For years, scientists have been aware that as people get older, they progressively lose their capacity for DNA repair. Their DNA sustains more damage, and this makes it more likely that they will develop diseases like cancer.
However, scientists have so far failed to agree about what causes this decline in our DNA repair abilities. Some researchers have shown that it is possible to reverse the ageing process by reprogramming cells, but have not successfully identified the mechanisms behind ageing.
In the new study published in the journal Science, a team led by David Sinclair from Harvard medical school has highlighted the key role of a molecule known as NAD+, which may be used to reverse ageing and DNA damage.
Scientists know that a protein called PARP1 is a critical DNA repair protein, but it appears to lose some of its powers as people age.
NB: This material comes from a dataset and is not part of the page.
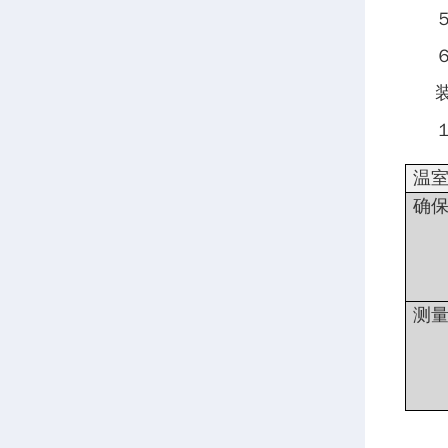
温
确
Here, the team has studied another protein known as DBC1, one of the most abundant but also mysterious proteins in mammals.
They have shown that when people become older, DBC1 increasingly starts sticking to PARP1, thereby preventing its action.
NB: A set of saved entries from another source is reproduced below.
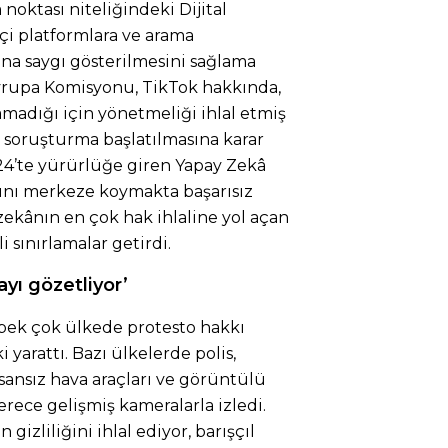
oktası niteliğindeki Dijital
içi platformlara ve arama
ına saygı gösterilmesini sağlama
rupa Komisyonu, TikTok hakkında,
amadığı için yönetmeliği ihlal etmiş
r soruşturma başlatılmasına karar
24’te yürürlüğe giren Yapay Zekâ
arını merkeze koymakta başarısız
ekânın en çok hak ihlaline yol açan
i sınırlamalar getirdi.
yı gözetliyor’
 pek çok ülkede protesto hakkı
i yarattı. Bazı ülkelerde polis,
nsansız hava araçları ve görüntülü
erece gelişmiş kameralarla izledi.
izliliğini ihlal ediyor, barışçıl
Working with old mice (the equivalent of 80 year old humans), the researchers demonstrated that giving them a compound known as NMN could increase concentrations of NAD+. This appeared to break down the interaction between DBC1 and PARP1, restoring youthful levels of DNA repair. DNA damage was also removed.
In another experiment, the scientists discovered that exposing mice to radiation while giving them the NMN treatment protected them from radiation's worse effects and improved their DNA repair capacity. The compound raised NAD+ levels, providing mice with protection against changes in white blood cell counts, lymphocytes, and haemoglobin.
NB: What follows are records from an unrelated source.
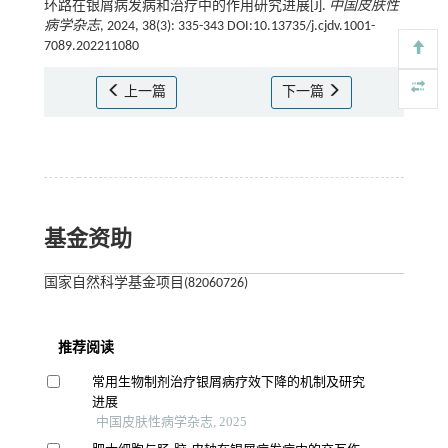
环路在银屑病发病和治疗中的作用研究进展[J].
中国皮肤性
病学杂志
, 2024, 38(3): 335-343 DOI:10.13735/j.cjdv.1001-
7089.202211080
上一篇
下一篇
基金资助
国家自然科学基金项目(82060726)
Experiments have yet to be conducted in humans, so it isn't clear whether the results will apply to them. They plan to conduct clinical trials with NMN soon to find out.
"This is the closest we are to a safe and effective anti-ageing drug that's perhaps only three to five years away from being on the market if the trials go well," Sinclair explained.
Nasa's interest in NMN
Nasa has already expressed an interest in NMN's ability to repair DNA damage caused by radiation exposure and ageing. As it prepares for its mission to Mars, the organisation wants to find the best ways to keep its astronauts healthy during their long stays in space.
Even on short missions, astronauts experience accelerated ageing from cosmic radiation and go on to develop many worrying symptoms such as muscle weakness or memory loss. They also have an elevated risk of cancer.
Scientists believe the situation would be far worse for those sent to Mars, as the journey to the red planet is expected to last several months. Their chances of developing cancer would approach 100 per cent. If NMN ended up being approved as an anti-ageing treatment, it would offer astronauts a chance to regain youthful DNA repair and avoid disease.